Читаем Путешествия с Геродотом полностью

Как-то вечером, еще до отъезда из Горе, меня навестил коллега, чешский корреспондент Ярда, с которым я познакомился еще в Каире. Он тоже приехал в Дакар на Фестиваль искусства черных. Мы часами ходили по выставкам, пытаясь угадать смысл и предназначение масок и скульптур бамбара, маконде или ифе. На наш взгляд, все они выглядели грозно. Посмотришь на такие ночью, в мерцающем свете костров и факелов — испугаешься.

Сейчас мы разговаривали о том, как трудно написать об африканском искусстве в короткой статье, в нескольких словах. Нас бросили в иной, дотоле неизвестный нам мир: оперируя только нашими понятиями и нашим словарем, невозможно передать то, что мы видели. Осознавая эти проблемы, мы оказались перед ними беспомощными.

Во времена Геродота мы с Ярдой считались бы скифами, поскольку те жили в нашей части Европы. На быстрых конях, которые так восхищали грека, мы скакали бы по лесам и полям, стреляли из луков и пили кумыс. Геродот очень интересовался бы нами, расспрашивал об обычаях и верованиях, о том, что мы едим и во что одеваемся. А потом описал бы в подробностях, как, заманивая персов в ловушку снежной зимы и крепкого мороза, мы победили их армию и как преследуемый нами великий царь Дарий едва спасся.

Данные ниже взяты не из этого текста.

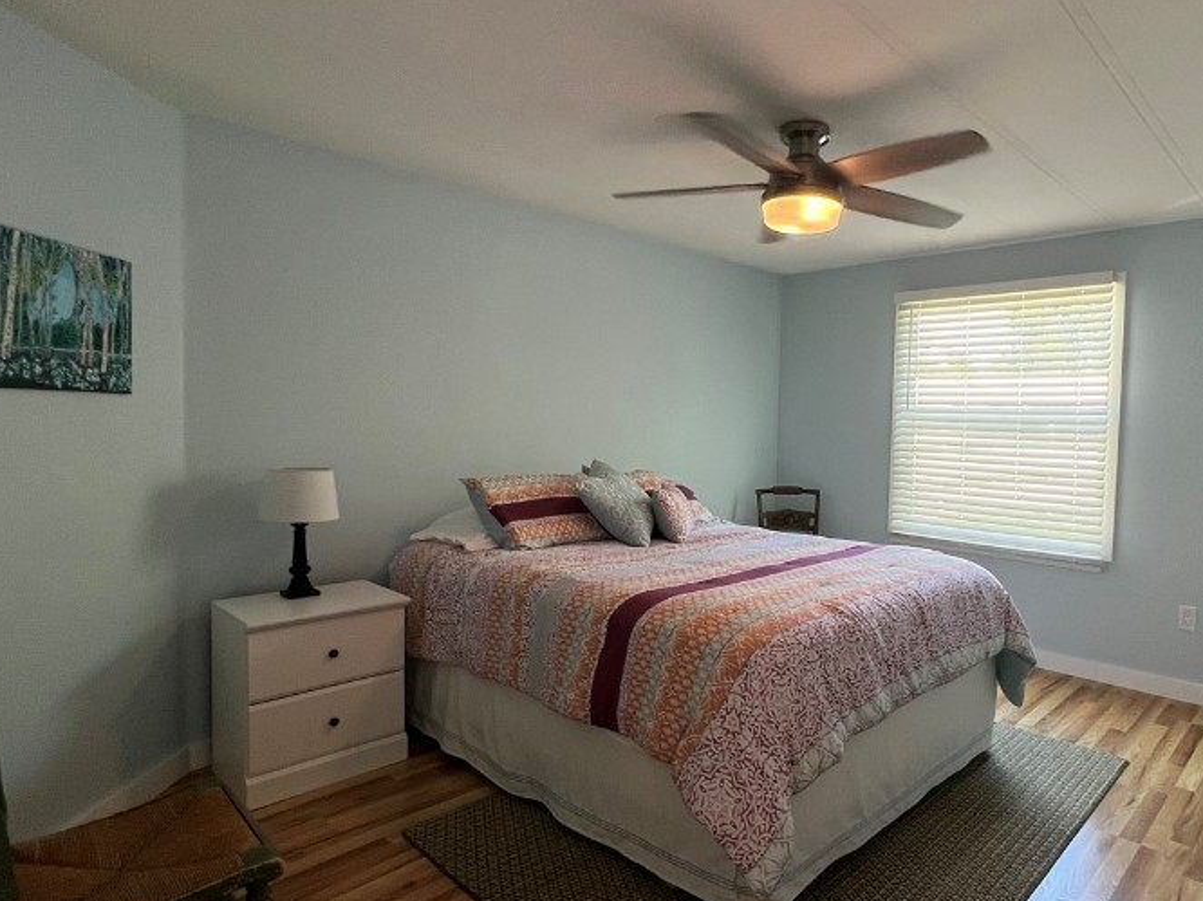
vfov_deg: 65.9
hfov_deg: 80.2
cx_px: 753
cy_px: 457
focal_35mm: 20
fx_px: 695
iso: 250
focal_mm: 1.57
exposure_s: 1/120
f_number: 1.8
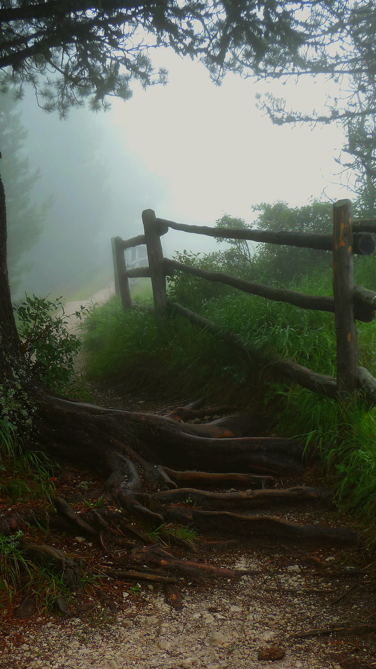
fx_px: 851
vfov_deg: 42.9
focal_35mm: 48
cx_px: 147
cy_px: 334
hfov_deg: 24.9
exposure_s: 1/40
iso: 100
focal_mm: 5.8
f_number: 3.2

Во время нашего разговора Ярда заметил на столике книгу Геродота. Спросил меня, каким образом я на нее вышел. Я рассказал, как получил ее в дорогу и как по мере чтения стал участвовать сразу в двух путешествиях: в одном — репортерском, по заданию газеты, и в другом — вместе с автором «Истории». Я сразу добавил, что само название «История» расходится с сутью дела. Ибо в те древние времена слово история означало скорее «исследование» или «разбирательство», «выяснение», и именно такое понимание в большей степени соответствовует целям и притязаниям автора. Он не сидел в архивах и не писал академический труд, как это в течение многих веков делали позже ученые, он хотел разобраться, познать и описать, как из повседневной жизни возникает история, как люди создают ее, как получается, что ее направление часто противоречит стараниям и ожиданиям. Это определяют боги — или же человек, из-за своих несовершенств и ограниченности, не в состоянии умно и рационально сформировать свою судьбу?

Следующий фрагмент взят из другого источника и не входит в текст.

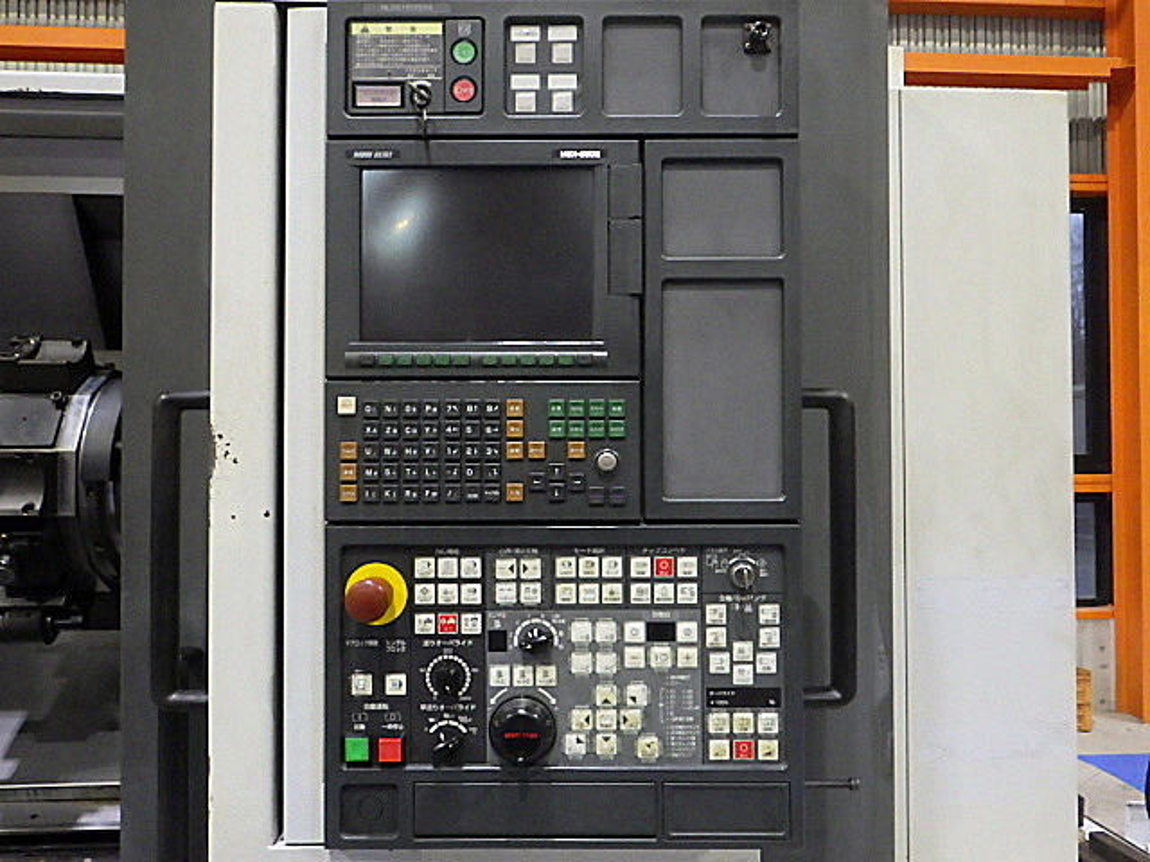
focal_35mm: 28
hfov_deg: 63.4
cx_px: 575
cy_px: 431
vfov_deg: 49.7
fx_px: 930
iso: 1600
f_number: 3.5
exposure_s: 1/45
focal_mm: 5
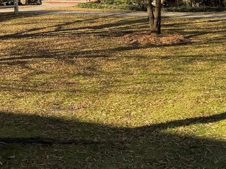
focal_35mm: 73
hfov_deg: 26.6
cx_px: 135
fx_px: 477
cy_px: -1
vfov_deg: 19.6
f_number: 1.78
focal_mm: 6.76
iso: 80
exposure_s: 1/1493
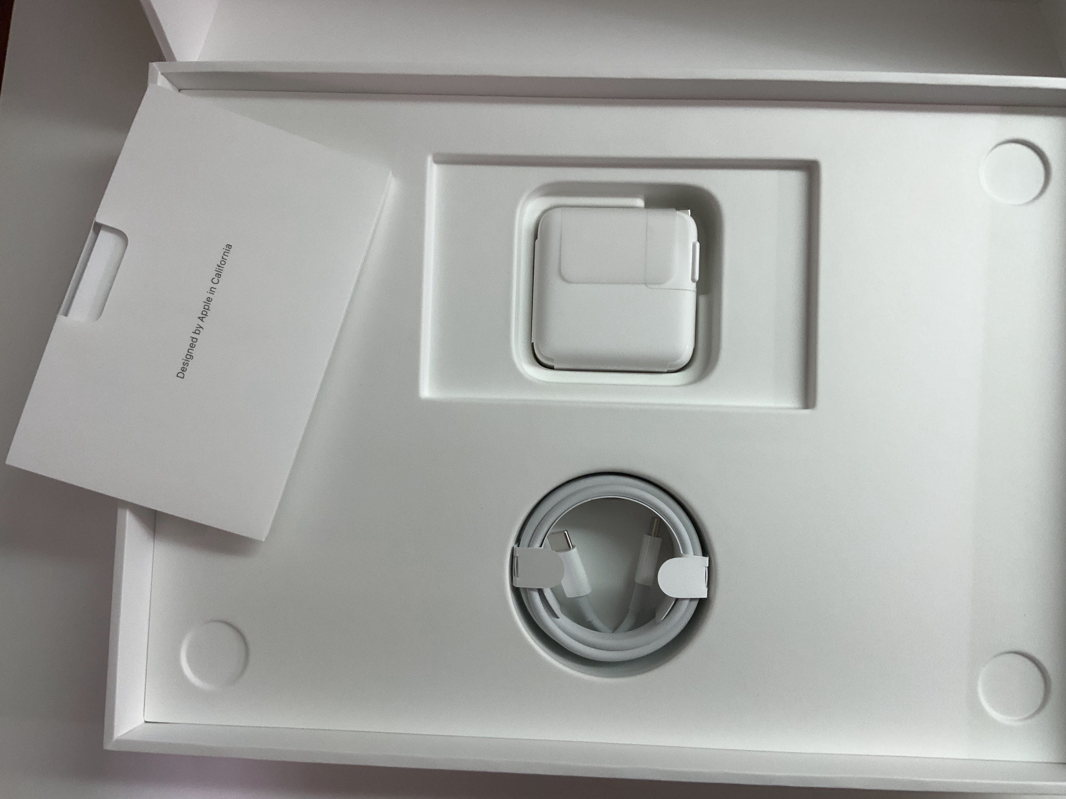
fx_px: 893
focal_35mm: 29
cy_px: 400
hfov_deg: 61.7
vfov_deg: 48.2
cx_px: 533
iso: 100
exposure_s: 1/50
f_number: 1.8
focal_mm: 3
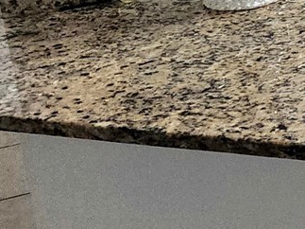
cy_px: -60
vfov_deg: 12.6
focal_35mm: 114
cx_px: 715
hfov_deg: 13.2
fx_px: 1004
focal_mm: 6.4
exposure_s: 1/120
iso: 200
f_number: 1.8
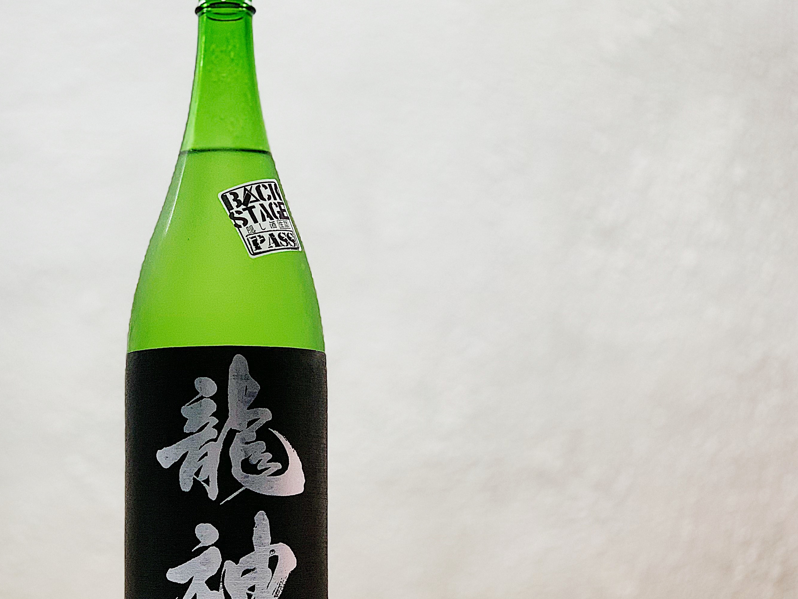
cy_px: 315
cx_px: 225
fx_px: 1821
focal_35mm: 79
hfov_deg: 24.5
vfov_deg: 18.7
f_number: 2.4
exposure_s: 1/98
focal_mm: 6
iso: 125
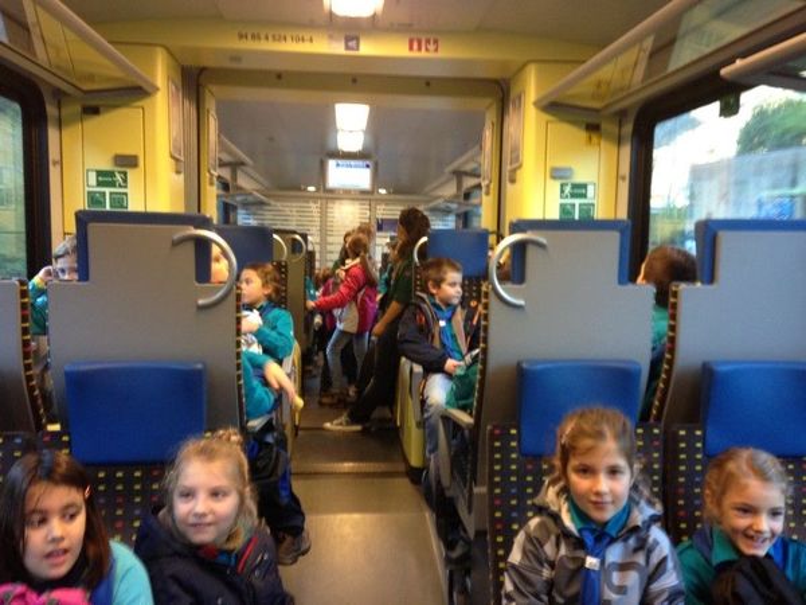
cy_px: 302
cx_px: 403
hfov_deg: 55.4
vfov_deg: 42.9
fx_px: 768
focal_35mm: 33
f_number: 2.4
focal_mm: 4.12
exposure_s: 1/20
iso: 160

Начав читать эту книгу, сказал я Ярде, я задался вопросом, как автор собирал к ней материал. Ведь еще не существовало библиотек, богатых архивов, папок с вырезками из газет, бесконечного числа баз данных. Но уже с первых страниц Геродот отвечает на этот вопрос; он пишет, например, так: Знатоки истории среди персов говорят… или: финикийцы утверждают, что… И добавляет: Вот как говорят персы, а вот как финикийцы, я же не стану решать, так или иначе было, о ком же наверняка знаю, что он первый обвинил греков, того укажу, а потом пойду далее в своем повествовании, переходя как через малые, так и через большие группы людей. Как тех, что были в давнее время большими, а потом стали маленькими, а те, что в мое время большие, прежде были маленькими. Зная, что человеческое счастье не остается долго в одном и том же месте, я упомяну одинаково и одних и других.


Но откуда Геродот, грек, мог знать, что говорят далеко живущие персы или финикийцы, жители Египта или Ливии? Из своих путешествий, расспросов, наблюдений, из рассказов других и того, что он сам увидел, из накопленного знания. То есть первым его актом было путешествие. Но разве не то же самое делают репортеры? Ведь первая наша мысль: отправиться в путь. Дорога — источник, кладезь богатства. Только в пути репортер чувствует себя в своей тарелке, дорога — его дом.

По мере чтения Геродота я все больше открывал в нем братскую душу. Что приводило его в движение? Что заставляло действовать? Что позволяло сносить трудности пути, рисковать? Думаю, что интерес к миру. Желание оказаться там, любой ценой увидеть это, обязательно пережить то.